18 aprile 2024
Aggiornato 14:00
Già persi 20 milioni di euro

L’anguria italiana rischia il «crac»

Tra giugno e luglio le vendite di cocomeri sono calate di oltre il 25 per cento, con punte del 70 per cento nel Mezzogiorno. Pesano gli effetti dell’allarme E.coli sui consumi di ortofrutta e la concorrenza della Grecia

ROMA - Nella crisi generale dell’ortofrutta finisce anche il prodotto «simbolo» dell’estate. Non solo albicocche e susine, cetrioli e melanzane, pesche e nettarine: il crollo verticale dei consumi ha investito in pieno anche l’anguria «made in Italy», travolta dagli effetti del «batterio killer» e dall’importazione selvaggia dai paesi del Mediterraneo, in particolare dalla Grecia.
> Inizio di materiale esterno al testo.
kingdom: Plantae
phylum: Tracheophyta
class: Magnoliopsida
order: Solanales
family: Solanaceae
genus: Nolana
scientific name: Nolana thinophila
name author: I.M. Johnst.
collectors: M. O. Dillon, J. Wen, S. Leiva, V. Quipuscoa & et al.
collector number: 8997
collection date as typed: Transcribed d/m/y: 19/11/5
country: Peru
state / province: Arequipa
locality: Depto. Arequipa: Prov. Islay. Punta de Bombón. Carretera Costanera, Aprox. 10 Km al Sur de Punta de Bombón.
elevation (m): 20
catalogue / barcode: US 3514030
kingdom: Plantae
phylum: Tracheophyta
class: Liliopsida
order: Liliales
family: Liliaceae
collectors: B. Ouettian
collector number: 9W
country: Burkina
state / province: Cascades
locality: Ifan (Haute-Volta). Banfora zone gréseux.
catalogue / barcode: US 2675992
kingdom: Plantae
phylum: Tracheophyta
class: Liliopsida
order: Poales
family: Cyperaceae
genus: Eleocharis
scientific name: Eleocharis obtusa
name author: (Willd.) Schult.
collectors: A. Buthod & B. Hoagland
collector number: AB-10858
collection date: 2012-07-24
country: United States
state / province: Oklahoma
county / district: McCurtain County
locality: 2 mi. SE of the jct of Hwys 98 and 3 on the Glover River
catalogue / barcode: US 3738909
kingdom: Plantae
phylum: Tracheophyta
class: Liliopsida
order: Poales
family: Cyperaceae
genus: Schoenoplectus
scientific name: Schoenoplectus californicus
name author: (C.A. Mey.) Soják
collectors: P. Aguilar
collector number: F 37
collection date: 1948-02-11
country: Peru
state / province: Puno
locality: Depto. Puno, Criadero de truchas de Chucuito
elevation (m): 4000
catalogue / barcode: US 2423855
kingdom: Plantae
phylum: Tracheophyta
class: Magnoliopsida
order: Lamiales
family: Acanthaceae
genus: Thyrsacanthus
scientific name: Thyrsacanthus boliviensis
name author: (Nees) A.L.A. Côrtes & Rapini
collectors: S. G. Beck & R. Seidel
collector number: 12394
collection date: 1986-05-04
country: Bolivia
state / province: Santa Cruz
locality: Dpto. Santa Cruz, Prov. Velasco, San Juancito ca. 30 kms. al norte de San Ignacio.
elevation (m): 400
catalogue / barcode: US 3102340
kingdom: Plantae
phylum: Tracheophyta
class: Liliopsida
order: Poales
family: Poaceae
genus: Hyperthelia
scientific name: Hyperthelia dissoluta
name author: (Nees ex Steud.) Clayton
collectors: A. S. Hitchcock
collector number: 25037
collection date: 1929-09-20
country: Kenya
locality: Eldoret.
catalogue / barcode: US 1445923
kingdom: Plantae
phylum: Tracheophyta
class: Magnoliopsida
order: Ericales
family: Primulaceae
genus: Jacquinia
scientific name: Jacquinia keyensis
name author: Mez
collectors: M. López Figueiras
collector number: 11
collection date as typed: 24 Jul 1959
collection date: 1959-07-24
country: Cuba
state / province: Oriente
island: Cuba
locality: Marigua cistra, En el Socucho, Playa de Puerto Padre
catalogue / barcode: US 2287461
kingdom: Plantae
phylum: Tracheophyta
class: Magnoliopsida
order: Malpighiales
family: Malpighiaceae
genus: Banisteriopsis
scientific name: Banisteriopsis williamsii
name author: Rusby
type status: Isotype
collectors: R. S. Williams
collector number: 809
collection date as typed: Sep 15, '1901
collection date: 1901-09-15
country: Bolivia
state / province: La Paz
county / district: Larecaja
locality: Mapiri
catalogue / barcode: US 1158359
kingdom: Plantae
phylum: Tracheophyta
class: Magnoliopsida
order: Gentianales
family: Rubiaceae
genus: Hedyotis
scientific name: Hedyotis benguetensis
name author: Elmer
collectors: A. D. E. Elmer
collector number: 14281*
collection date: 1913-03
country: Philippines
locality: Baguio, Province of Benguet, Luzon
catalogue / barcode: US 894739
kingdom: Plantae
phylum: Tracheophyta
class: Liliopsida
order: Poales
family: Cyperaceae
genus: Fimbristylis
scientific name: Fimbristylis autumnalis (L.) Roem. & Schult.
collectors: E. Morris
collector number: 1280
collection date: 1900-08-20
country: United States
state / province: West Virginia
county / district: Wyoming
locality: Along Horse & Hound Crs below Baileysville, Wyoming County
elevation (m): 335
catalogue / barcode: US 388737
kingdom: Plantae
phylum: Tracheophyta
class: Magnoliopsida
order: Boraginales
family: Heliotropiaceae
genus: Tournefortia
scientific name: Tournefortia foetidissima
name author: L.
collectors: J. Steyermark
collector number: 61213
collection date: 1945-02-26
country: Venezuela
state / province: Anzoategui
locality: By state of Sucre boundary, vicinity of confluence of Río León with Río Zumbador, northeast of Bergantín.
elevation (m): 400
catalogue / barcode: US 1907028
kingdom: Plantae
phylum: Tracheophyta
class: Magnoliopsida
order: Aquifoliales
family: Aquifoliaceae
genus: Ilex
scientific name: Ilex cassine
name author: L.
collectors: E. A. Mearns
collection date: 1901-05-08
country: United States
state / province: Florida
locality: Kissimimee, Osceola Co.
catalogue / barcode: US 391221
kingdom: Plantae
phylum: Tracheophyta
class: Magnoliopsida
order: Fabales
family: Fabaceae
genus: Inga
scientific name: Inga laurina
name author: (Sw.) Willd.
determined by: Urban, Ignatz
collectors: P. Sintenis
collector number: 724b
La conseguenza più immediata è stata un calo complessivo delle vendite tra giugno e luglio superiore al 25 per cento, ma con punte del 70 per cento al Sud. Soprattutto in quelle regioni a forte produzione di cocomeri come la Puglia e la Calabria. Lo afferma la Cia-Confederazione italiana agricoltori.
In questo momento l’anguria dovrebbe essere raccolta e venduta senza sosta -spiega la Cia- perché siamo nel pieno della campagna, e invece non si riesce a collocarla a un prezzo minimamente remunerativo per i produttori. Le aziende agricole sono alle strette: da un lato si scontrano con la flessione decisa dei consumi di frutta, un «regalo» della psicosi da Escherichia coli, che solo a luglio ha portato a una contrazione dei prezzi all’origine del 31,1 per cento congiunturale (ma i cocomeri hanno perso il 46 per cento). Dall’altro, subiscono la concorrenza greca che è davvero difficile da sostenere.

Infatti -osserva la Cia- la crisi economica che sta attraversando la Grecia ha generato l’immissione anche sui mercati italiani di prodotti agricoli «made in Atene» a prezzi irrisori. E l’esempio più lampante è proprio quello dei cocomeri, che vengono venduti all’ingrosso a meno di 10 centesimi al chilo franco-arrivo. Per poi arrivare sulle tavole a 60-70 centesimi al Kg. Di conseguenza, la scelta drammatica che si pone oggi agli agricoltori italiani è tra vendere il prodotto assolutamente sottocosto o lasciarlo marcire nei campi, per risparmiare almeno le spese di raccolta.
Una scelta non semplice, considerando i costi che ci sono dietro -ricorda la Cia-. Se si considera che l’investimento ad ettaro per la produzione di angurie è pari a 7 mila euro (tra la preparazione della terra, le piantine, i trattamenti fitosanitari, le irrigazioni continue, la manodopera) e che la resa produttiva, sempre per ettaro, è di 300 quintali, si capisce bene che con un guadagno di 10-15 centesimi al chilo non si coprono neppure la metà delle spese sostenute.

Ecco perché bisogna correre ai ripari. L’emergenza «angurie invendute» ha già causato danni per quasi 20 milioni di euro solo ai produttori agricoli e per circa 45 milioni se si considera tutto l’indotto. In più, il blocco del comparto mette a rischio anche la manodopera impiegata ogni anno per la raccolta dei cocomeri, che storicamente vede coinvolti migliaia di lavoratori extracomunitari.
La situazione è drammatica e sono necessari provvedimenti urgenti -incalza la Cia-. Innanzitutto è necessario chiedere all’Europa di allargare le misure di sostegno per gli agricoltori danneggiati dal «batterio killer», visto che i produttori di ortaggi e frutta estivi pagano ancora gli effetti di quella psicosi. Inoltre, chiediamo l’immediata apertura di un tavolo al ministero delle Politiche agricole, in modo da affrontare con interventi concreti una situazione gravissima che rischia di mandare sul lastrico centinaia di agricoltori in tutt’Italia.